Becoming a currency power is not only about being a dominant economic and trading power. The country that aspires to have a reserve currency must also offer a pool of assets denominated in its own currency. Above all, it must inspire confidence. Hard power is not enough. As former US secretary of State Joseph Nye theorised, real power comes from ‘smart power’, i.e., the ability to exercise both hard power (coercion) and soft power (influence and persuasion). Economic power is a necessary, but not sufficient, condition. As far as ‘soft power’ is concerned, the United States still seems to have the advantage. However, in economic terms, the increase in US federal debt and the expansion of the Fed balance sheet since the Great Financial Crisis and particularly since the Covid-19 crisis threaten the stability of the dollar in the medium and long term.
Central banks have begun to diversify their reserves: the dollar’s share of international forex reserves has been eroding since 2000, falling below 60% in 2020 for the first time since 1995 (59% in Q4 2020).

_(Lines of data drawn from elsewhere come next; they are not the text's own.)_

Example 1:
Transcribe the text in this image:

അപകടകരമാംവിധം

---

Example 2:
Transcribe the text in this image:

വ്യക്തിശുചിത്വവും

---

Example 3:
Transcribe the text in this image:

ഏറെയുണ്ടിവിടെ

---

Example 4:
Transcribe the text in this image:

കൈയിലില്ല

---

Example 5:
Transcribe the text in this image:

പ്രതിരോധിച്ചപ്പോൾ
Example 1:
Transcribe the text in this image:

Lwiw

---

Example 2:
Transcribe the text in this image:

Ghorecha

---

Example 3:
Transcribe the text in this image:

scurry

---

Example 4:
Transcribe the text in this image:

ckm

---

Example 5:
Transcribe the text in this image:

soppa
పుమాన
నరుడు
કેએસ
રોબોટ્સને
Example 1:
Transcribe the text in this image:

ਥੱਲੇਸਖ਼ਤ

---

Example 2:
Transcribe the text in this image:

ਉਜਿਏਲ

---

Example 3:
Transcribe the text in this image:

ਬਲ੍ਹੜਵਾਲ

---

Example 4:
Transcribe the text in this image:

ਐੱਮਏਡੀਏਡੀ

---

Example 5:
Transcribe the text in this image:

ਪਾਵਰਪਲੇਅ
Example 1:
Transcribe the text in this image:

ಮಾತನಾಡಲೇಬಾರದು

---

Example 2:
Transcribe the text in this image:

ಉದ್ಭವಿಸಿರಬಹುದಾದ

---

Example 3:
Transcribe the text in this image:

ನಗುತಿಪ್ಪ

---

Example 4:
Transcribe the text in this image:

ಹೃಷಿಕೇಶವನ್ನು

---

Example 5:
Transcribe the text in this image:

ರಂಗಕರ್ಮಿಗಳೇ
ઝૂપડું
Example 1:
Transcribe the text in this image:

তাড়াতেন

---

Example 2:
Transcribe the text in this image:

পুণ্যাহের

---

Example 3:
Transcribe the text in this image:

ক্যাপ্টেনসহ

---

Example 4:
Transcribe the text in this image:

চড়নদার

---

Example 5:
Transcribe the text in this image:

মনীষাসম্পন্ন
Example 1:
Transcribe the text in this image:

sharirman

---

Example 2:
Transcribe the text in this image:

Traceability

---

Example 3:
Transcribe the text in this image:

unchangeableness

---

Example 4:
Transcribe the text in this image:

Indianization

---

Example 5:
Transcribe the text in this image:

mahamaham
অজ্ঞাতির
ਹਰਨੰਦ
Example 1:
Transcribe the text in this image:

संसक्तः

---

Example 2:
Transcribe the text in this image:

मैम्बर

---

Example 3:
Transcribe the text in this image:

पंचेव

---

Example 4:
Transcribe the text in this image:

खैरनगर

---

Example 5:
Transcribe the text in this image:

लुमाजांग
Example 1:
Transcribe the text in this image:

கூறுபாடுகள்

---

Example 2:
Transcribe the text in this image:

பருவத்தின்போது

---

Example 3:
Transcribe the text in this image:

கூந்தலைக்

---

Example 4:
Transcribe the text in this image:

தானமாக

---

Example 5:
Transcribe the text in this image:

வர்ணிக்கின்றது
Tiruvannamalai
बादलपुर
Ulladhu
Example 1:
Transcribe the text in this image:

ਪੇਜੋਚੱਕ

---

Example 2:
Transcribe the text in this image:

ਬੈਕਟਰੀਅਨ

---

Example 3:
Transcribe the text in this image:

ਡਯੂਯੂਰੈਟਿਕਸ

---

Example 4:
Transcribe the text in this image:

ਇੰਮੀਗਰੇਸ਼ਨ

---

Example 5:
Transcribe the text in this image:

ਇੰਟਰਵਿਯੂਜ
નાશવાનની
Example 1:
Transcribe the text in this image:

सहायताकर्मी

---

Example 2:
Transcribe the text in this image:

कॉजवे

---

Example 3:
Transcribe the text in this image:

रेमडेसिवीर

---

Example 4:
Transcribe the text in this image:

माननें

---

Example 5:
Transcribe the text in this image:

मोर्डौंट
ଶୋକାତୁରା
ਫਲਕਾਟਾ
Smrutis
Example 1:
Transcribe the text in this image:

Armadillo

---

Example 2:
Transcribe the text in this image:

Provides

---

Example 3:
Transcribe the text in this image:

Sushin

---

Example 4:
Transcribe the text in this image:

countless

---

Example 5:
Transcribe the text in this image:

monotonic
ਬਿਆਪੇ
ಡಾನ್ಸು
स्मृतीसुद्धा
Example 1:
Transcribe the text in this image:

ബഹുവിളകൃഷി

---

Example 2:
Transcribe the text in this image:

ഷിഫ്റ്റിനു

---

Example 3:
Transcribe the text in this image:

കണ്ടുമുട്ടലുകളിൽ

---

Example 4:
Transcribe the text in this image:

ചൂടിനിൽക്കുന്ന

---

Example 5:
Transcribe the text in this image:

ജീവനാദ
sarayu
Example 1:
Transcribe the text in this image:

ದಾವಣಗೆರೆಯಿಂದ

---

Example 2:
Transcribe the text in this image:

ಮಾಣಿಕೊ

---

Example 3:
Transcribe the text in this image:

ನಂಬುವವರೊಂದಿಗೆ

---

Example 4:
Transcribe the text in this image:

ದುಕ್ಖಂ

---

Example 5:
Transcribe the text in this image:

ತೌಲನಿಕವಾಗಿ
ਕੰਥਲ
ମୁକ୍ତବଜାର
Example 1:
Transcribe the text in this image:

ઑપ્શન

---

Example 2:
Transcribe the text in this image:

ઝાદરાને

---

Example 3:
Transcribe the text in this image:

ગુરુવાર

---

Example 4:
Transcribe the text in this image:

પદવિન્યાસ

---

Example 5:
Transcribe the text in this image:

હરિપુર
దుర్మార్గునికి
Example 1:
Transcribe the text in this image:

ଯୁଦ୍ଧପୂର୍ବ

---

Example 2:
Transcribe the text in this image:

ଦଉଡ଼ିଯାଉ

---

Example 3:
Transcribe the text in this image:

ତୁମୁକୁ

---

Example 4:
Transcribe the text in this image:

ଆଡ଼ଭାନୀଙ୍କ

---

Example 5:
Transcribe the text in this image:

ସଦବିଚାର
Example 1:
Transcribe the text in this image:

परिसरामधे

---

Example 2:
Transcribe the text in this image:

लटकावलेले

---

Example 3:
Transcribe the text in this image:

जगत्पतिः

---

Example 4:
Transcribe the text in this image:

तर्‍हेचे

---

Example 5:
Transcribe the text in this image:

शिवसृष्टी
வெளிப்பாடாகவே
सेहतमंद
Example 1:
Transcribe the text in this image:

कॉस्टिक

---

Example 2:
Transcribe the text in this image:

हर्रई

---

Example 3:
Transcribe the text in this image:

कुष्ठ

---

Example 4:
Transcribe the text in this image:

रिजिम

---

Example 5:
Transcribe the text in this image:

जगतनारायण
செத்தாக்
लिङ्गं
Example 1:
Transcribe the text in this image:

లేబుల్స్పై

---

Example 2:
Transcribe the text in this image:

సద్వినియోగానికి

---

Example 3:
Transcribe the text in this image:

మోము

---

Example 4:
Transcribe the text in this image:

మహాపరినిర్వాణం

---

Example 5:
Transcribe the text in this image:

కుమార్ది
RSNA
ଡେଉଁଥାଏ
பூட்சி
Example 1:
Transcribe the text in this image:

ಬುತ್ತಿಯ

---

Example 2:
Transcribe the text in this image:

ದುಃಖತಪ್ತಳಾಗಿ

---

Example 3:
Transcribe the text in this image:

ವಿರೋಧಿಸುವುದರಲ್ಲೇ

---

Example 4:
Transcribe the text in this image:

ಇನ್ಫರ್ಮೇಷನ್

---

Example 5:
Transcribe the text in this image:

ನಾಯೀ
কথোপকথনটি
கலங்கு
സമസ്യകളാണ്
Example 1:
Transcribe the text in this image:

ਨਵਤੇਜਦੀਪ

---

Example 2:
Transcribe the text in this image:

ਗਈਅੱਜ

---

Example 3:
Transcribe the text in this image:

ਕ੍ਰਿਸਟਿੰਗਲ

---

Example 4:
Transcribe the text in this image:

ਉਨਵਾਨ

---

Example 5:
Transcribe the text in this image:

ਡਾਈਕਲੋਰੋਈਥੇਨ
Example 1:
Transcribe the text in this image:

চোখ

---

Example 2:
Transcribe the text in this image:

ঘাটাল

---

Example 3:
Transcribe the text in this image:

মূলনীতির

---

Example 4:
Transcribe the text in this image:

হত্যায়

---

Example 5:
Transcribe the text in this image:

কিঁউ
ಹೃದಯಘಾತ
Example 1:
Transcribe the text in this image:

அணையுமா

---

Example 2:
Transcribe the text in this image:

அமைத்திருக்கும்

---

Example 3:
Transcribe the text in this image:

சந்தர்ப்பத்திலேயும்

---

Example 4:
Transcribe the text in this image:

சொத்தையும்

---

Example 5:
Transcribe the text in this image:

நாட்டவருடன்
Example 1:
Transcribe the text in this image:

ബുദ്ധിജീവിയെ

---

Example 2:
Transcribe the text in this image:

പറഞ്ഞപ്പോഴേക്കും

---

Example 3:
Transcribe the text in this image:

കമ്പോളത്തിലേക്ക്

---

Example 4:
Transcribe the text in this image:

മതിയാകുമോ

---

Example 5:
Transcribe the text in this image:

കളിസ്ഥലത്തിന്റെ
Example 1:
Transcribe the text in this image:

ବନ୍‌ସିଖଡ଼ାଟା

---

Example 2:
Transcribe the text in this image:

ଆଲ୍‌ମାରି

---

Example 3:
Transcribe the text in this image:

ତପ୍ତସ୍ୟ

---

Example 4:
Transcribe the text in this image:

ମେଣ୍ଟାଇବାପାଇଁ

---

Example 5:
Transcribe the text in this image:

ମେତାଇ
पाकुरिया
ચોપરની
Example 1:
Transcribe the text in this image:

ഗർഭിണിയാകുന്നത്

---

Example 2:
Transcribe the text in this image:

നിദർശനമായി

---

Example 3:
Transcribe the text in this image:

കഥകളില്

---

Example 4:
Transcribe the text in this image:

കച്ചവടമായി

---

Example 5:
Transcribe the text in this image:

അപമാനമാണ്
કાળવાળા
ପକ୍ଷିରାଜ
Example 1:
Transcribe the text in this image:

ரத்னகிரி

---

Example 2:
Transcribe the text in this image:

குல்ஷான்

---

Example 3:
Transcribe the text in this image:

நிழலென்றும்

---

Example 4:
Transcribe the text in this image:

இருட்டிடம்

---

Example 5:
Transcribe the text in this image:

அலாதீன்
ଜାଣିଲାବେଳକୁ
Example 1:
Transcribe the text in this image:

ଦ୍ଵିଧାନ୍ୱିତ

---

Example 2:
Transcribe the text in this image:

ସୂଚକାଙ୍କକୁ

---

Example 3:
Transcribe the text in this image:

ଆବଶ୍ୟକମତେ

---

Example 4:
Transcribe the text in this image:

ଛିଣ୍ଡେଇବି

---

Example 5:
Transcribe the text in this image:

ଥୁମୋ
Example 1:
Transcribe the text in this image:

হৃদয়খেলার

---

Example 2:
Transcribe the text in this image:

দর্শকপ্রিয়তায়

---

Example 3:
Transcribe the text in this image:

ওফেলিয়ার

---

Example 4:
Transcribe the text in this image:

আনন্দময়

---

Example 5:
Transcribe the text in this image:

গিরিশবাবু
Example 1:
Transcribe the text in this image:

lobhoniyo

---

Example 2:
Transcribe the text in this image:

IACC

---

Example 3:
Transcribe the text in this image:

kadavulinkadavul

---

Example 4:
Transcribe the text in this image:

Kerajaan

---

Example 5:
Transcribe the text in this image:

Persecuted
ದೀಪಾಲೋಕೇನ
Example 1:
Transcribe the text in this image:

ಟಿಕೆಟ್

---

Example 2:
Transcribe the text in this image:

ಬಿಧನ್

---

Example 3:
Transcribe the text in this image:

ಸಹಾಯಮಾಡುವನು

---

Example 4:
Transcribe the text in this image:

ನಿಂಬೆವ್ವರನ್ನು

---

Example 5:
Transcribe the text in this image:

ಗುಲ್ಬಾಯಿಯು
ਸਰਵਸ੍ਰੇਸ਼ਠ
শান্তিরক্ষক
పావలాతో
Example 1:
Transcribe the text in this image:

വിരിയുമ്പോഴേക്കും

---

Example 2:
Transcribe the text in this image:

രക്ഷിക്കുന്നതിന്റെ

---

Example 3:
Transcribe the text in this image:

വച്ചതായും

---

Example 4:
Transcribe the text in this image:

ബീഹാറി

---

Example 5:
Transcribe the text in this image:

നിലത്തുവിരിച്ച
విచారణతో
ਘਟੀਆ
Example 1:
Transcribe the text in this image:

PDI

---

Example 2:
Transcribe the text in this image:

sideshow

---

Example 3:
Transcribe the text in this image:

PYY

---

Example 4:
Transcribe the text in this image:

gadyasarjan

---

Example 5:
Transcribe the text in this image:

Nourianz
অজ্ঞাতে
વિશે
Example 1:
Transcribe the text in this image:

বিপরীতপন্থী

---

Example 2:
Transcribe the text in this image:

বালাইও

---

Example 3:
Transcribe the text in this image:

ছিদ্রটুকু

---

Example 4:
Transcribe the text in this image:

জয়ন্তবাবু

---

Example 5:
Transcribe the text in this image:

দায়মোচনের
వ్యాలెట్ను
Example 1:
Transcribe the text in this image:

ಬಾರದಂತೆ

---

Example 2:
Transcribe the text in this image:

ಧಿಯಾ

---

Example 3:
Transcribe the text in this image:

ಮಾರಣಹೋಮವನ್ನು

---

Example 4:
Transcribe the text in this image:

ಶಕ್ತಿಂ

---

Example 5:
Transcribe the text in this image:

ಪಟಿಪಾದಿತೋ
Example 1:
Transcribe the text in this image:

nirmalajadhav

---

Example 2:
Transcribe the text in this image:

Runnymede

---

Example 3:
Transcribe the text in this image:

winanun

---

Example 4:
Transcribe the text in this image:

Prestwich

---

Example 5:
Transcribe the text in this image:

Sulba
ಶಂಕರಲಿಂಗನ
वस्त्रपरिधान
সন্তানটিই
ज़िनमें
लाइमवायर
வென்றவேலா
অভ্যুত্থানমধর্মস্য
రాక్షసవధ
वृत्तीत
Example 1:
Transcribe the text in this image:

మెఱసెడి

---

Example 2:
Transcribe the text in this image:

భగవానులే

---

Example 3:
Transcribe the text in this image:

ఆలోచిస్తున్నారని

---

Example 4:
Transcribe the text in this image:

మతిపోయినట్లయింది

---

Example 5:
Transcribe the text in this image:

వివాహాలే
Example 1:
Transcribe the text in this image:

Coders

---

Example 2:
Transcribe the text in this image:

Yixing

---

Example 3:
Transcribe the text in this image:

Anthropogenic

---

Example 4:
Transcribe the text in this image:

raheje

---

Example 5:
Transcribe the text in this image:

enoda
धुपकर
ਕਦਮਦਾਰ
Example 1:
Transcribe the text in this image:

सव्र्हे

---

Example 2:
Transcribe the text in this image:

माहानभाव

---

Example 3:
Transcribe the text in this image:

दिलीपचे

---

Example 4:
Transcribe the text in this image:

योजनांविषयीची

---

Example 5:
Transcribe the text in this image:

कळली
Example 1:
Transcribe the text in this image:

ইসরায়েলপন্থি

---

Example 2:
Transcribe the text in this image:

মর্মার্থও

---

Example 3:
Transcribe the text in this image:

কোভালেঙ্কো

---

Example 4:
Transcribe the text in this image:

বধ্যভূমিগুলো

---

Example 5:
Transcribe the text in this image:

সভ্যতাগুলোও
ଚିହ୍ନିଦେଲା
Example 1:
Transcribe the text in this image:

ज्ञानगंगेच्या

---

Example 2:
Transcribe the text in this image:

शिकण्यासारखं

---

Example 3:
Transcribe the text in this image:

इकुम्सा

Two other currencies can claim the status of major reserve currencies: the renminbi and the euro. The euro is the world’s second largest reserve currency (21.2%), but far behind the dollar, while the renminbi still has a marginal role (2.3%). With the recovery fund in Europe (NGEU), we are witnessing the beginnings of Eurozone debt pooling, which should lead to a strengthening of its international role.
With the rise of China, particularly on economic, technological and military grounds, it is the future international role of the renminbi that is attracting most attention. The PBoC will be the first significant central bank to launch its digital currency (Digital Currency Electronic Payment, DCEP). The digital yuan is already being tested in several major Chinese cities and is expected to be launched on a large scale in 2022. The challenge for China is both economic and (geo) political. A digital currency would give some countries the opportunity to circumvent US sanctions by adopting the ‘digital yuan’, enabling China to develop its area of influence to the detriment of the US one. The yuan will see its weight in international trade and foreign exchange reserves increase.